Whatever the complaints of their husbands or male colleagues, policewomen like Kadhem point out that one of Iraq's enemies, al Qaeda, has no qualms about recruiting women.

Last year saw around two dozen female suicide bombers launch attacks on behalf of the Sunni Islamist militant group.

They have proved a successful tactic, precisely because women are unlikely to be frisked by male police, police spokesman Lieutenant-Colonel Mohammed Ibrahim said.

The handful of women who joined the force after the invasion has grown to 3,100 out of 480,000 police. In the National Police, there are only 120 police women against 45,000 men.

But things are changing. Two months ago, 490 police women graduated from the police academy, the biggest number so far.

"We're building a new culture," said Samira al-Moussawi, the head of the women's committee in parliament.

"There's fresh confidence that we can purify our society from misconceptions about women."

Kadhem has strong personal reasons for her commitment to the force: her son, also a policeman, was kidnapped and killed in a sectarian attack at the height of the violence in 2006.

"The killing of my son made me determined to move up in my career," said an emotional Kadhem, wiping tears with a napkin.

Female police officers tend to be restricted to administrative jobs or check points. Raiding houses in search of militants remains the preserve of men.
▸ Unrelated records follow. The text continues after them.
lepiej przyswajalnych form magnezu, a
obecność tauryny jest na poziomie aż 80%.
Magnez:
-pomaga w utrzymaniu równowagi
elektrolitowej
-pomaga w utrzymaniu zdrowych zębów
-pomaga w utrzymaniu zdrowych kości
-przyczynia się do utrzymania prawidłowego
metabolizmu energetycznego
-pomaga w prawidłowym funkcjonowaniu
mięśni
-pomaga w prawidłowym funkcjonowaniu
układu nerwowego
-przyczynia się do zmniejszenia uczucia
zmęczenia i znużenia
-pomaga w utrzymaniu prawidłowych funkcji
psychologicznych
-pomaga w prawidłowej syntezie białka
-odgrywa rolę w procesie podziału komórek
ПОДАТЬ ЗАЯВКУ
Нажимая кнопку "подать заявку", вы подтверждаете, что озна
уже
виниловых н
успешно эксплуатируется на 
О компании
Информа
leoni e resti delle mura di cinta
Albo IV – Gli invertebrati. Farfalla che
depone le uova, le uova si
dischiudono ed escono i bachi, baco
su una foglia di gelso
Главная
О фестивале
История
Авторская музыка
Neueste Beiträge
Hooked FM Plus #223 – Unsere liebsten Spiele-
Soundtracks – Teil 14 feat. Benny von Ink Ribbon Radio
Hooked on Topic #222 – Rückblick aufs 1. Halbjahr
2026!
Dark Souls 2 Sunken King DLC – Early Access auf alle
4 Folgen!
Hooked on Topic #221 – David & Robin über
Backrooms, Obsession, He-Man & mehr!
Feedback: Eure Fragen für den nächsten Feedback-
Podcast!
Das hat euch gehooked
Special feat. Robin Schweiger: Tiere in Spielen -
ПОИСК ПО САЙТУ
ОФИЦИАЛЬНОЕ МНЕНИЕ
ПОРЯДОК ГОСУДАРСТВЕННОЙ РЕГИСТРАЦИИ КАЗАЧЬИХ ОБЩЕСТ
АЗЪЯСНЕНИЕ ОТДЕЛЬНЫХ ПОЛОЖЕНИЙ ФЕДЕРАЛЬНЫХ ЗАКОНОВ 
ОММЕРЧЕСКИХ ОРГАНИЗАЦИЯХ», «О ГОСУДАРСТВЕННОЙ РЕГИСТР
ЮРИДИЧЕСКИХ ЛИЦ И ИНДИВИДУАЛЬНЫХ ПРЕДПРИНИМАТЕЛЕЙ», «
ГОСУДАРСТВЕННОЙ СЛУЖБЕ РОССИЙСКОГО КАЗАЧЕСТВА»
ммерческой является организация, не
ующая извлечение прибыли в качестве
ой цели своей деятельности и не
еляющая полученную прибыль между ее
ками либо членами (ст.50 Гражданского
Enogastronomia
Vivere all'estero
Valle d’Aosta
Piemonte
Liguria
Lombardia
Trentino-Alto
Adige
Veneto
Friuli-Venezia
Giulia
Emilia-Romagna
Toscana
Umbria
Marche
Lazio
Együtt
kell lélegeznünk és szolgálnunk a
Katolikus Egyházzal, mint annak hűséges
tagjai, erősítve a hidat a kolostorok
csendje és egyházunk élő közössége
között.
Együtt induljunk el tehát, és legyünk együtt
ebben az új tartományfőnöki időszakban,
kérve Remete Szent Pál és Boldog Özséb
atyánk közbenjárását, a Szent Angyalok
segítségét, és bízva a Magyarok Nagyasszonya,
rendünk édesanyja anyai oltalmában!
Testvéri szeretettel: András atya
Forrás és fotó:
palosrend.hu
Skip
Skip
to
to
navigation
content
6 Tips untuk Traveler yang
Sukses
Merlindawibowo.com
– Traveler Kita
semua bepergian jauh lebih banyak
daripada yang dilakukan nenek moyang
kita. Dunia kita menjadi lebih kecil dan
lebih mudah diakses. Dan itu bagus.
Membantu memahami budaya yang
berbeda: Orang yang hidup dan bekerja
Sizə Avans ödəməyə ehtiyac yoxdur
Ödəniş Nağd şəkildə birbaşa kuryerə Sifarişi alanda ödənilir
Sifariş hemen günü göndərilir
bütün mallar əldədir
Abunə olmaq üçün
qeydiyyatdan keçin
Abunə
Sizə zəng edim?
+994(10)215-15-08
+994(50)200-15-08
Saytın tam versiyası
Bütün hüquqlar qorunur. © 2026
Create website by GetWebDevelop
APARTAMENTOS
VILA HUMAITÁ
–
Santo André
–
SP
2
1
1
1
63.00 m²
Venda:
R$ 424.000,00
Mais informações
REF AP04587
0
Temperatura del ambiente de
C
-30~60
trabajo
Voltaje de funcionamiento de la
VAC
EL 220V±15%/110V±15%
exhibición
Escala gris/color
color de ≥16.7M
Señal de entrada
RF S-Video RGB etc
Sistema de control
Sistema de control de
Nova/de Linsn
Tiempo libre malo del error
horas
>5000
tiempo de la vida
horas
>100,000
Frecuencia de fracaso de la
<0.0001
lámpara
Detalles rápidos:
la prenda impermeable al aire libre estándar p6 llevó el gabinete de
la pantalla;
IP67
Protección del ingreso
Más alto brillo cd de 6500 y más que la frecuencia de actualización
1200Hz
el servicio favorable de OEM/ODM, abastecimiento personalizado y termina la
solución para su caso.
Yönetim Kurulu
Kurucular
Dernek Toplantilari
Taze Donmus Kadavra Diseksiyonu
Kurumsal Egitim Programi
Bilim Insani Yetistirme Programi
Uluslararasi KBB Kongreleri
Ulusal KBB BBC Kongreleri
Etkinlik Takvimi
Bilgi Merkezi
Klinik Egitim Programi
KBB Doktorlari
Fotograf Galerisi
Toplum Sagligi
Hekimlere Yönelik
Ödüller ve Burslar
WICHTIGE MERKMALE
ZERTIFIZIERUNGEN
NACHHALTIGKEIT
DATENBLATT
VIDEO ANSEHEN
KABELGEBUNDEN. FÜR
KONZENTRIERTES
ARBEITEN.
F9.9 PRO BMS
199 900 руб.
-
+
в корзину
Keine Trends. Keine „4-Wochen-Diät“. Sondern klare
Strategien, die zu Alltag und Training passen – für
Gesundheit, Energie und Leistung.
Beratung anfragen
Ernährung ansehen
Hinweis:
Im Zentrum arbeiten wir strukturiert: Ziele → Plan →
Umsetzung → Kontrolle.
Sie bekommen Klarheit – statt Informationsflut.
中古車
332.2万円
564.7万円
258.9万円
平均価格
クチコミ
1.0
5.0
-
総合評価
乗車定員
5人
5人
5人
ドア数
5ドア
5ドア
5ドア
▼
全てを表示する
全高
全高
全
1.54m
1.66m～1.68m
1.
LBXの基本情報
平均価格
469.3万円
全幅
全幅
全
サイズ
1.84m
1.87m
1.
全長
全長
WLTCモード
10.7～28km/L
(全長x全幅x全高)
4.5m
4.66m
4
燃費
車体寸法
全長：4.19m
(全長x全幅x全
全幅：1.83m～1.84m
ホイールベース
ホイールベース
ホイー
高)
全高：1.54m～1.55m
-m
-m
"She can do lots of things, but not involving roughness and physical power," said Haider Abdul Amir, a police lieutenant. "Women are too emotional and easily affected by events."

Such stereotypes are a problem, says Kumait Abdullah as she recalled how male colleagues took photographs of her with their phones during one of her first lunches in the mess hall.

"In Iraqi society, there are people who understand women can serve as well as men, and then there are the fanatics," she said. "I hope soon that everyone accepts us as just as capable".